Oggi è la Giornata mondiale dell’orgoglio bisessuale e per qualche strana congiunzione astrale sono riuscita a leggere qualcosa in tema, quindi eccovi una citazione da Fuori binario di Giuseppe Burgio, un libro che mi sento di consigliare soprattutto agli uomini, indipendentemente dal loro orientamento.

La messa in discussione di queste norme da parte di alcuni uomini ci spinge a concentrare l’analisi su un tema su cui – sembriamo accorgerci solo adesso, quasi con stupore – la letteratura scientifica ha diretto un’attenzione piuttosto limitata: l’eterosessualità. Sebbene sia l’identità sessuale assolutamente maggioritaria, essa appare sottorappresentata negli studi sulla sessualità, trattata come un argomento di scarso interesse. L’eterosessualità è infatti considerata autoevidente, sembra non necessitare di spiegazioni che, in realtà, tutti conoscono e a cui tutti hanno accesso: l’eteronormatività sembra costituire tutto ciò che merita di essere menzionato dell’eterosessualità. Quella maschile, in particolare, è accomunata sic et simpliciter al maschilismo. Della maschilità eterosessuale vengono infatti sottolineati gli effetti negativi che la sua egemonia produce e – di solito – stupro, fruizione della prostituzione e femminicidi sono i temi più trattati dagli studi sulla maschilità.
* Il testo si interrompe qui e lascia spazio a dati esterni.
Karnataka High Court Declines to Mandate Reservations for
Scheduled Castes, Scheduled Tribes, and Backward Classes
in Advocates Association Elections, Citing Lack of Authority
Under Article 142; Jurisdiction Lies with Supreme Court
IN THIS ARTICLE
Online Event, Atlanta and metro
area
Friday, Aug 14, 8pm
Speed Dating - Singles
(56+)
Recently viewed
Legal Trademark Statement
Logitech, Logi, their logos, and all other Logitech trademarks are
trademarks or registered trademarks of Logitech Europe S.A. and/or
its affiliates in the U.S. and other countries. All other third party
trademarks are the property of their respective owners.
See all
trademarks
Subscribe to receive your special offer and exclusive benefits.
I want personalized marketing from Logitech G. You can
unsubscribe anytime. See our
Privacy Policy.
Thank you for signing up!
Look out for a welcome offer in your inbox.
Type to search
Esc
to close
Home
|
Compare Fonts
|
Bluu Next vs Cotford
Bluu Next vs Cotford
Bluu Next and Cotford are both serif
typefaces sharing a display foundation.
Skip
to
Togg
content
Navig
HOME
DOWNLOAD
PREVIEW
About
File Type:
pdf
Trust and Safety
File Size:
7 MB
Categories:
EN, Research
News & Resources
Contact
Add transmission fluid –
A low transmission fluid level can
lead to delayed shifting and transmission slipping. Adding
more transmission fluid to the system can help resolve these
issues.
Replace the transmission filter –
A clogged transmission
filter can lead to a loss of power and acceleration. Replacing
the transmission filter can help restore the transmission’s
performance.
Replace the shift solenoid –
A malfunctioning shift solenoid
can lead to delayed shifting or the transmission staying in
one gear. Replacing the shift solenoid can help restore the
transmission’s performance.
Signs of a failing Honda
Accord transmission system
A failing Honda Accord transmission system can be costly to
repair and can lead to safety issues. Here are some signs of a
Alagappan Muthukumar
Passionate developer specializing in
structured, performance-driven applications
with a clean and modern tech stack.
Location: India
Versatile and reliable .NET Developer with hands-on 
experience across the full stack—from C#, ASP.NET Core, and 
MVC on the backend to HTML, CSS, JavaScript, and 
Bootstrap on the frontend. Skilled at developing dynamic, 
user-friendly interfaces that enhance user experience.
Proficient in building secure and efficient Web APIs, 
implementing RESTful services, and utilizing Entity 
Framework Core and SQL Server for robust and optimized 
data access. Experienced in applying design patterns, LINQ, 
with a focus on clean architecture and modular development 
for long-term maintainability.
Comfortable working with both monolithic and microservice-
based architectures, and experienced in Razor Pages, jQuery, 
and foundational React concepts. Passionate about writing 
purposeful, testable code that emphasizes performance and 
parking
L’eteromaschilità è descritta – esclusivamente – come autocentrata, fallica, sessualmente penetrativa ma impenetrabile, protagonista e padrona dell’ambito dell’eteronormatività. Tale appiattimento dell’intero vasto panorama dell’eterosessualità sulla sua forma considerata ortodossa, cioè egemonica ed eteronormativa, non tiene però minimamente in conto le forze di eterosessualità eterodosse, che pure esistono.
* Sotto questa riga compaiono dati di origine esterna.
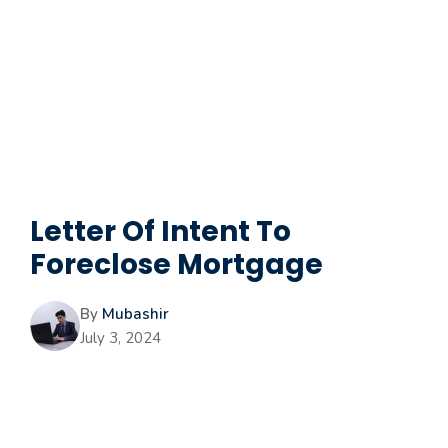
Letter Of Intent To
Foreclose Mortgage
By
Mubashir
July 3, 2024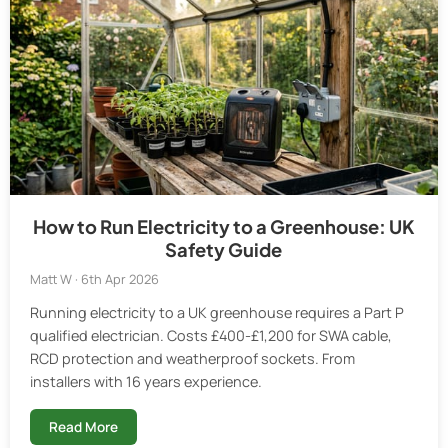
How to Run Electricity to a Greenhouse: UK
Safety Guide
Matt W · 6th Apr 2026
Running electricity to a UK greenhouse requires a Part P
qualified electrician. Costs £400-£1,200 for SWA cable,
RCD protection and weatherproof sockets. From
installers with 16 years experience.
Read More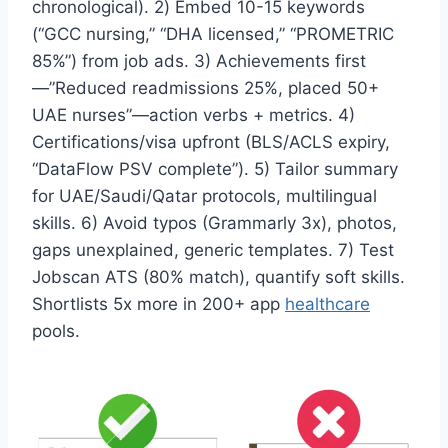
chronological). 2) Embed 10-15 keywords
(“GCC nursing,” “DHA licensed,” “PROMETRIC
85%”) from job ads. 3) Achievements first
—”Reduced readmissions 25%, placed 50+
UAE nurses”—action verbs + metrics. 4)
Certifications/visa upfront (BLS/ACLS expiry,
“DataFlow PSV complete”). 5) Tailor summary
for UAE/Saudi/Qatar protocols, multilingual
skills. 6) Avoid typos (Grammarly 3x), photos,
gaps unexplained, generic templates. 7) Test
Jobscan ATS (80% match), quantify soft skills.
Shortlists 5x more in 200+ app
healthcare
pools.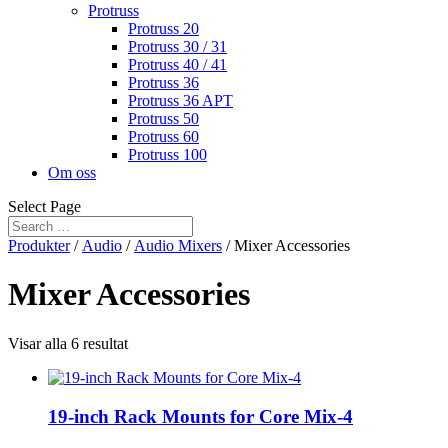
Protruss
Protruss 20
Protruss 30 / 31
Protruss 40 / 41
Protruss 36
Protruss 36 APT
Protruss 50
Protruss 60
Protruss 100
Om oss
Select Page
Produkter
/
Audio
/
Audio Mixers
/ Mixer Accessories
Mixer Accessories
Visar alla 6 resultat
19-inch Rack Mounts for Core Mix-4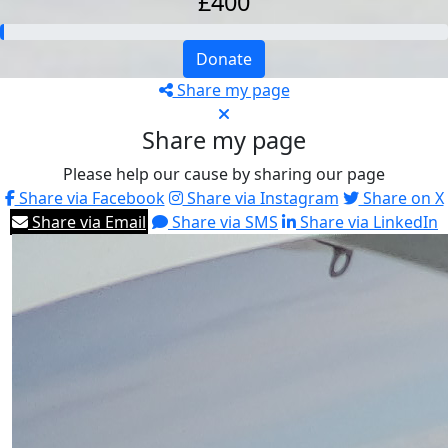
£400
Donate
Share my page
Share my page
Please help our cause by sharing our page
Share via Facebook
Share via Instagram
Share on X
Share via Email
Share via SMS
Share via LinkedIn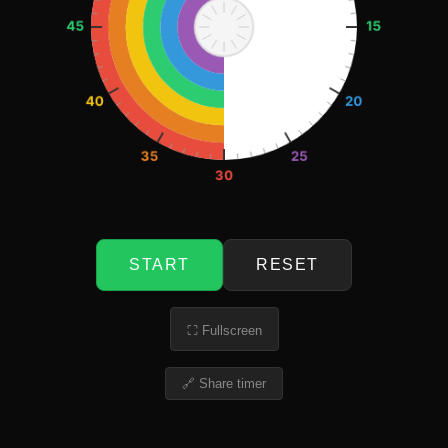
START
RESET
⛶ Fullscreen
🔗 Share timer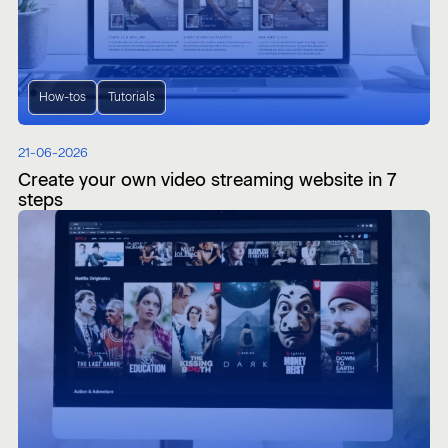
How-tos
Tutorials
21-06-2026
Create your own video streaming website in 7
steps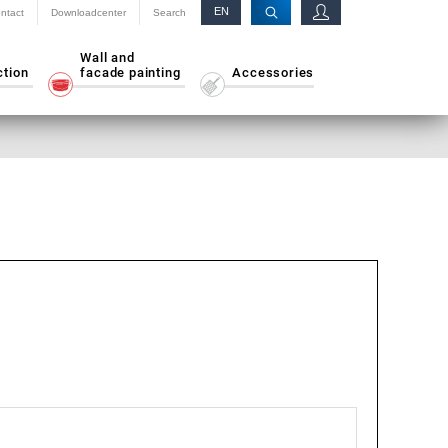
EN
ntact
Downloadcenter
Search
RU
Wall and
ction
facade painting
Accessories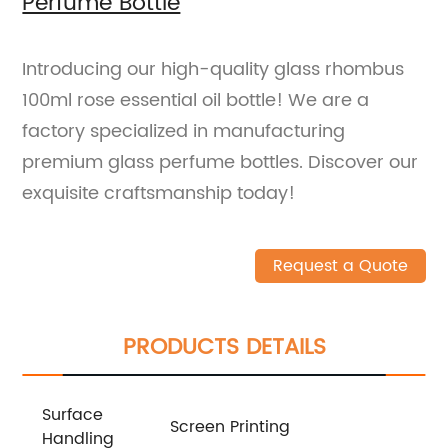
Perfume Bottle
Introducing our high-quality glass rhombus
100ml rose essential oil bottle! We are a
factory specialized in manufacturing
premium glass perfume bottles. Discover our
exquisite craftsmanship today!
Request a Quote
PRODUCTS DETAILS
Surface
Screen Printing
Handling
Riconoscere l’esistenza di queste forme di trasgressione della norma eteromaschile non costituisce affatto un tentativo “negazionista” che attenui le responsabilità che il maschile (in particolare quello eterosessuale) ha nei confronti delle donne e delle forme inferiorizzate di maschilità, piuttosto significa non schiacciare i molti uomini che si identificano come eterosessuali nel ruolo di automi conformisti posti a guardia dell’eteronormatività. Inoltre, adottare una focalizzazione differente significa poter notare modificazioni del maschile che, forse, abbiamo sempre avuto sotto il naso…

Copertina di Fuori binario. Bisessualità maschile e identità virile di Giuseppe Burgio. Raffigura la foto del busto di un ragazzo con il volto sfocato perché catturato nel momento in cui si volta di lato.
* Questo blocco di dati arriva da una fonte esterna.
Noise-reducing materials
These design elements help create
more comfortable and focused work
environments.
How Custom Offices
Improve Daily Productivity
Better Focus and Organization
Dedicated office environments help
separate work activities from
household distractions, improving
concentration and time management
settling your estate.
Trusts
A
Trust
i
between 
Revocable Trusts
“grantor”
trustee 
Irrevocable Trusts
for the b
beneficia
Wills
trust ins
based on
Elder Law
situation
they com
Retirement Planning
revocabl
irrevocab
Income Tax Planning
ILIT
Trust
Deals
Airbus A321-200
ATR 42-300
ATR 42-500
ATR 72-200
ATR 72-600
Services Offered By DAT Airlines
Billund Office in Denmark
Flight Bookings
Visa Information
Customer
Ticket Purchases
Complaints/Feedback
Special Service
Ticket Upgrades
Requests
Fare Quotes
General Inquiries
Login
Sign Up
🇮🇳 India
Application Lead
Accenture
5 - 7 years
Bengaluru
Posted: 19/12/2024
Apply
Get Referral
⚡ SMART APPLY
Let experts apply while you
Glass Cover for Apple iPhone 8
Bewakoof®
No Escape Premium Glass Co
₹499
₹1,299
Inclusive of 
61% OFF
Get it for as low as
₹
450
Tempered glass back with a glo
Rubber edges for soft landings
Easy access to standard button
Della bisessualità maschile la ricerca si è occupata pochissimo, specialmente in Italia. Questo studio intende colmare la lacuna attraverso un approccio inedito: rileggere la vasta letteratura scientifica esistente sull’omosessualità nell’ipotesi che siano stati descritti come omosessuali comportamenti che in realtà sono bisessuali. In parallelo, il volume analizza le trasformazioni contemporanee dell’eterosessualità maschile, caratterizzate da una crescente sperimentazione sessuale. Si ricava così un dossier di desideri, pratiche e rappresentazioni che dimostra l’esistenza di un comportamento bisessuale maschile molto più diffuso di quanto finora abbiamo sospettato, spingendoci a mettere in discussione il modo tradizionale in cui pensiamo alla sessualità maschile e persino il concetto stesso di orientamento sessuale, in direzione di una rappresentazione più fluida, complessa e queer che sfidi i presupposti teorici della ricerca sul genere e la sessualità e induca il movimento LGBTIQ+ ad ampliare l’agenda politica.